Material for the task –
□ □ □ □ □ □ □
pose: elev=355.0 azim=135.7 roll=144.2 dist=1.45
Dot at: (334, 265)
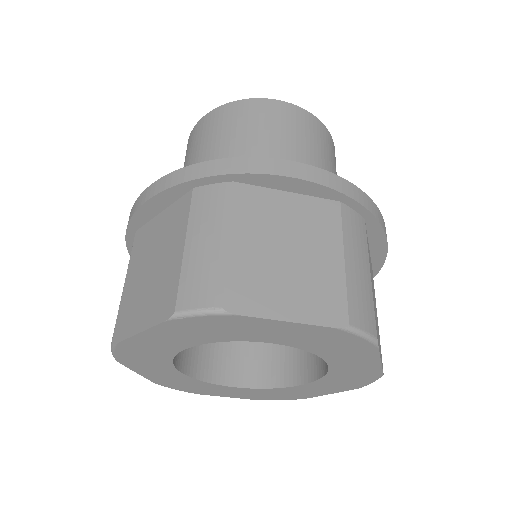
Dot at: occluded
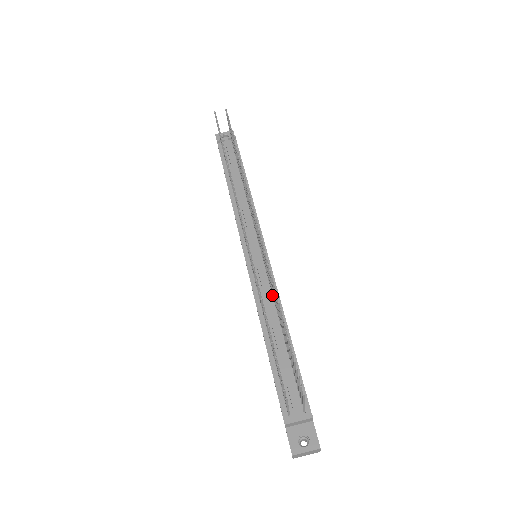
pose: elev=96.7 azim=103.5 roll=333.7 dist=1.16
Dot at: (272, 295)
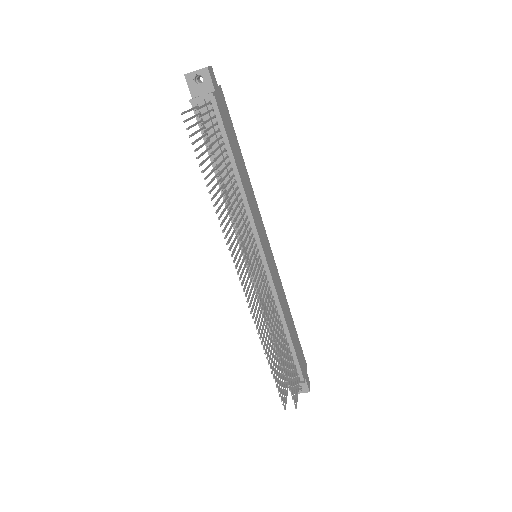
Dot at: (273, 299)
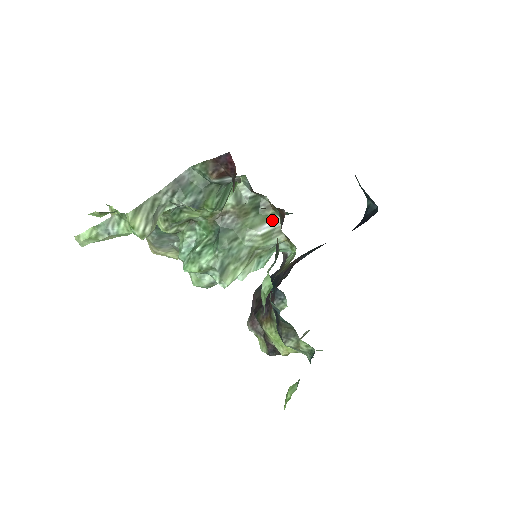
□ □ □ □ □ □ □
Written problem –
Rewrite every line of the items above with each "pose" renamed to "camera" and all other text unchanged. Omit the pictures from your answer.

Answer to this exercise –
camera: elev=355.0 azim=135.7 roll=144.2 dist=1.45
Dot at: (334, 265)
Dot at: occluded
camera: elev=96.7 azim=103.5 roll=333.7 dist=1.16
Dot at: (272, 295)
Dot at: (273, 299)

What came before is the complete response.